## [EXERCISE DATA]
++++++++++

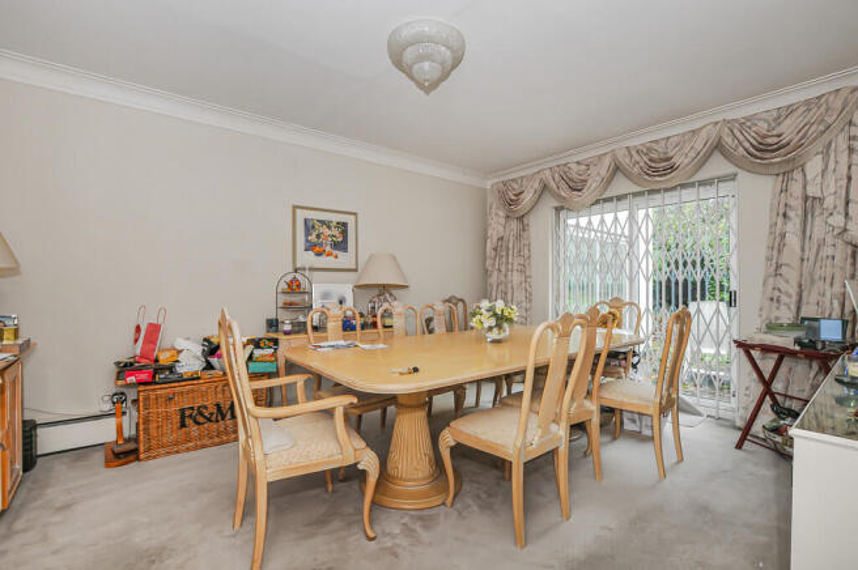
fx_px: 357
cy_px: 285
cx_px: 429
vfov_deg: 77.2
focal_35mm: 15
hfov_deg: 100.4
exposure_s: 1/2.5
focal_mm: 10
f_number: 11
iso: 250
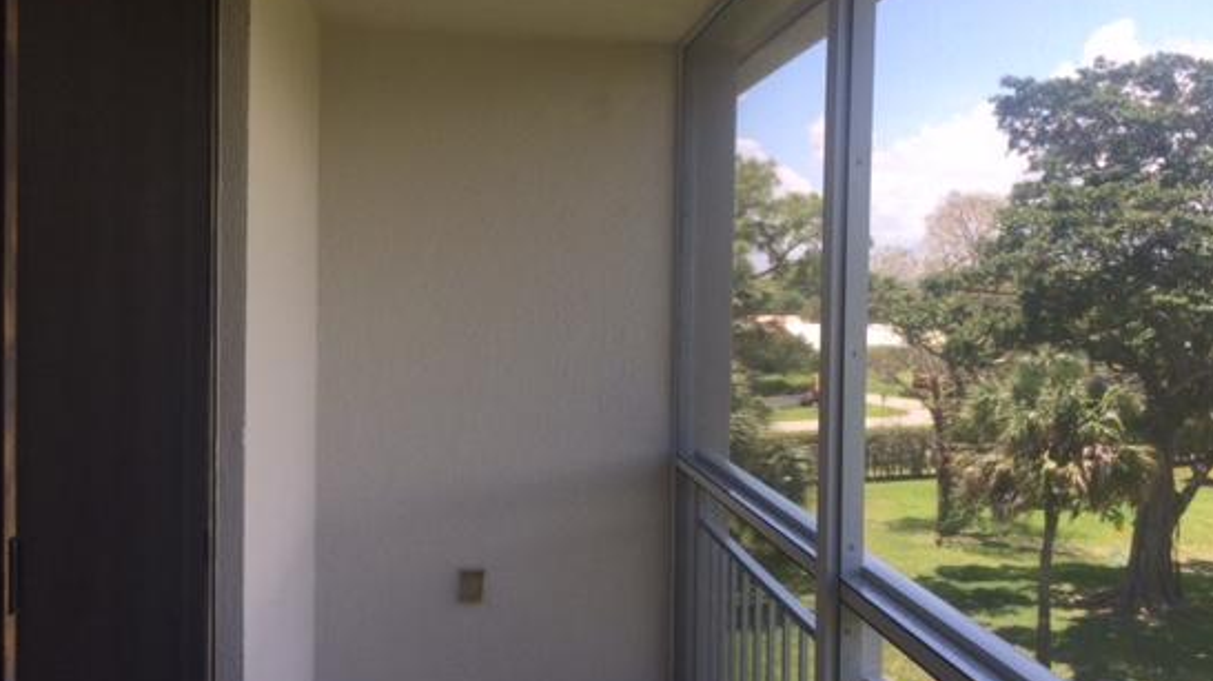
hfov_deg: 54.0
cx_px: 659
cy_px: 324
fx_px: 1189
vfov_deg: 31.9
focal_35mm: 37
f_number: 2.2
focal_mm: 4.15
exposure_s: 1/451
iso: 32
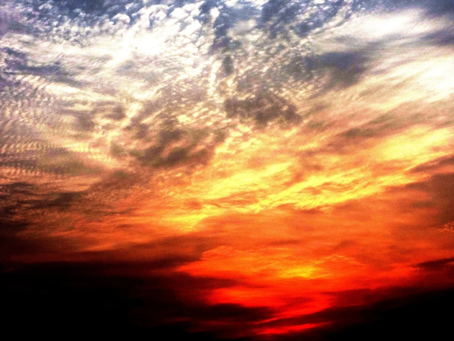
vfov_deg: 17.4
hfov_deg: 23.0
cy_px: 170
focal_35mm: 85
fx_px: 1115
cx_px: 227
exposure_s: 1/400
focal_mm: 15.1
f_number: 7.1
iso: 80
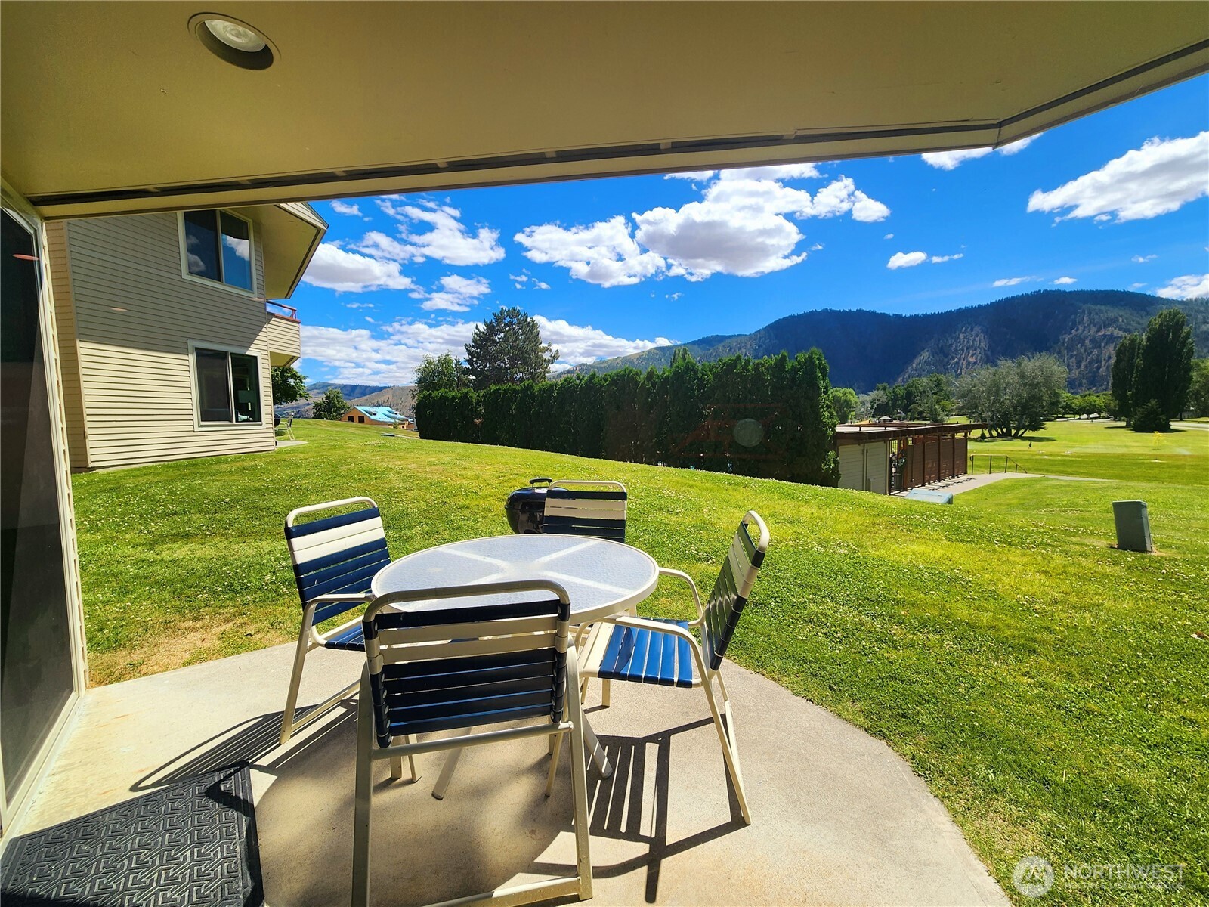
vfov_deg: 89.9
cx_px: 604
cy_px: 454
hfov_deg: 106.2
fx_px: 454
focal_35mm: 13
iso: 50
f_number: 2.2
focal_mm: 2.2
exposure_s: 1/1429
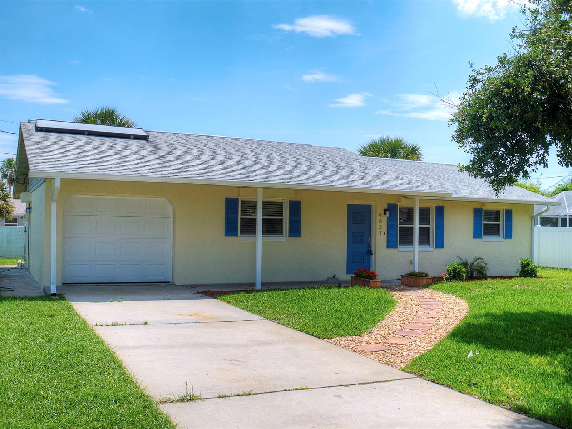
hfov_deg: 51.4
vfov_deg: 39.7
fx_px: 595
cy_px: 214
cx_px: 286
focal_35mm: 36
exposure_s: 1/640
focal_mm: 18
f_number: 8
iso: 200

++++++++++

## [INSTRUCTIONS FOR THE TASK]
Render the data above verbatim and without pictures.

## [ANSWER TO THIS TASK]
fx_px: 357
cy_px: 285
cx_px: 429
vfov_deg: 77.2
focal_35mm: 15
hfov_deg: 100.4
exposure_s: 1/2.5
focal_mm: 10
f_number: 11
iso: 250
hfov_deg: 54.0
cx_px: 659
cy_px: 324
fx_px: 1189
vfov_deg: 31.9
focal_35mm: 37
f_number: 2.2
focal_mm: 4.15
exposure_s: 1/451
iso: 32
vfov_deg: 17.4
hfov_deg: 23.0
cy_px: 170
focal_35mm: 85
fx_px: 1115
cx_px: 227
exposure_s: 1/400
focal_mm: 15.1
f_number: 7.1
iso: 80
vfov_deg: 89.9
cx_px: 604
cy_px: 454
hfov_deg: 106.2
fx_px: 454
focal_35mm: 13
iso: 50
f_number: 2.2
focal_mm: 2.2
exposure_s: 1/1429
hfov_deg: 51.4
vfov_deg: 39.7
fx_px: 595
cy_px: 214
cx_px: 286
focal_35mm: 36
exposure_s: 1/640
focal_mm: 18
f_number: 8
iso: 200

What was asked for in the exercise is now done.